Biotestamento: approvazione o non approvazione?
Ma quante possibilità ci sono che la legge venga effettivamente approvata? Poche se guardiamo i fatti. Il 26 ottobre scorso la relatrice del provvedimento, Emilia Di Biase (presidente della commissione Sanità) si è dimessa. Dichiarando: “Non ritengo ci siano le condizioni per proseguire l’iter del provvedimento in Commissione, quindi rimetto il mandato da relatrice. I tempi non consentono di proseguire in Commissione”.
Vero è che la calendarizzazione del provvedimento non spetta attualmente né a lei né alla Commissione Sanità. Da regolamento, è competenza della Conferenza dei capigruppo. Al di là dei tempi, ormai strettissimi (siamo davvero alla vigilia del semestre bianco e della fine della legislatura), il problema vero di questa legge è il suo argomento. Dice ancora Blasi che:
“È stato impossibile andare avanti in commissione. A fronte degli oltre 3.000 emendamenti ne sono stati ritirati soltanto 300. E per una Commissione è tecnicamente impossibile esaminare 2700 emendamenti, metà dei quali con un taglio ostruzionistico”.
Il vero problema è mettersi d’accordo su un argomento tanto, troppo spinoso. Un compito sicuramente difficile, ma urgente. In gioco c’è, letteralmente, la qualità della vita delle persone. Un argomento che tocca tutti, nessuno escluso. Ma vediamo cosa dovrebbe prevedere la legge. O almeno di cosa c’è da discutere.

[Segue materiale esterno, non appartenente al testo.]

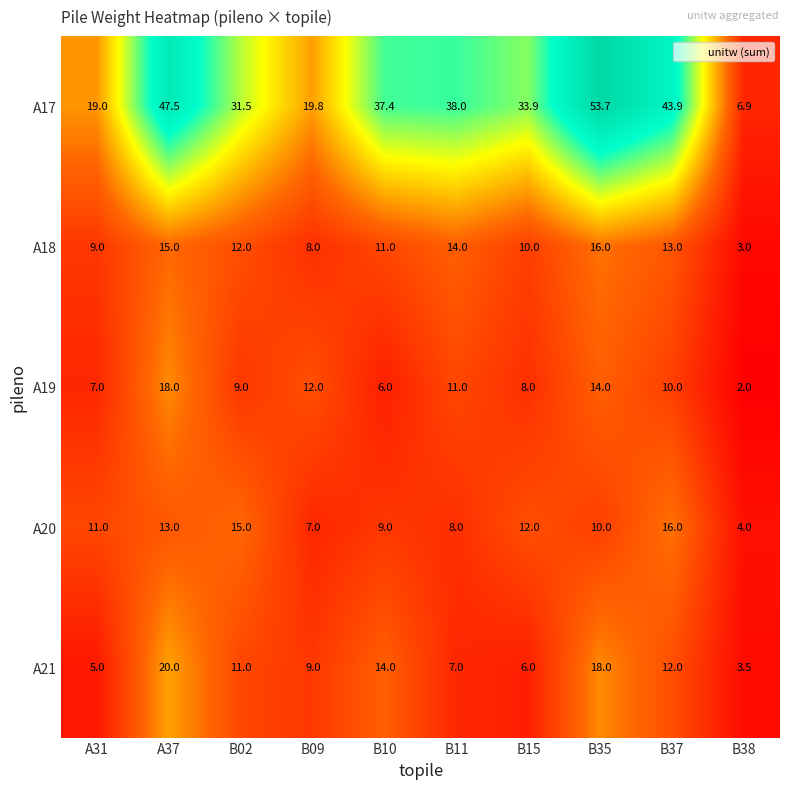

Is the value of A21 at B11 greater than the value of A19 at B37?

No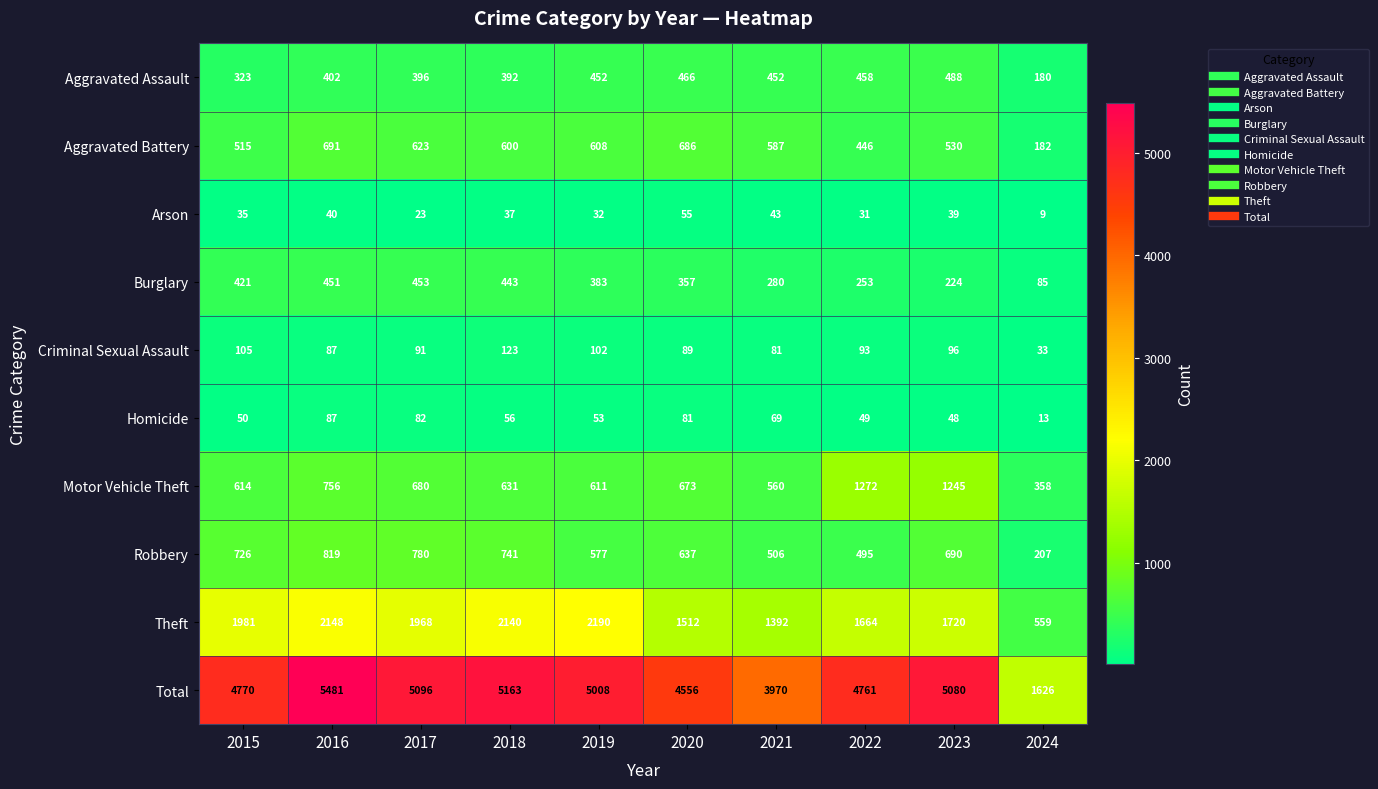

Which series has the largest total across all categories?

Total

Biotestamento: cosa prevede la proposta di legge
Il disegno di legge sul biotestamento o testo sulle “disposizioni anticipate di trattamento” è composto di cinque articoli. Obiettivo: regolamentare le decisioni sul fine vita. si parte dall’articolo 1, che regola il consenso informato del fine vita. In base al testo il medico, avvalendosi di mezzi appropriati allo stato del paziente deve adoperarsi per alleviarne le sofferenze. Anche in caso “di rifiuto o di revoca del consenso al trattamento sanitario indicato dal medico”. Nel caso di paziente con prognosi infausta a breve termine o di imminenza di morte, il medico deve astenersi da ogni ostinazione irragionevole nella somministrazione delle cure. Che non vuol dire praticare l’eutanasia, ma smettere le cure quando, purtroppo, non servono più.
credits: AnsaUn’altra norma dal forte impatto contenuta nel testo riguarda le cliniche private, convenzionate con il sistema sanitario nazionale. Soprattutto quelle cattoliche. Queste strutture non potranno chiedere alle Regioni di essere esonerate dall’applicazione delle norme sul biotestamento “non rispondenti alla carta di valori su cui fondano i propri servizi”. Di queste norme si discute in Parlamento dal 2013. E bisogna ricordare sempre quanto è importante regolamentare il fine vita. Nonostante tutti gli ostacoli di tipo materiale e ideologico. Per dare una speranza a tutte le persone come Pier Giorgio Welby o come Dj Fabo di avere delle regole che li tutelino. E che non li costringano a ricorrere all’eutanasia in altri paesi.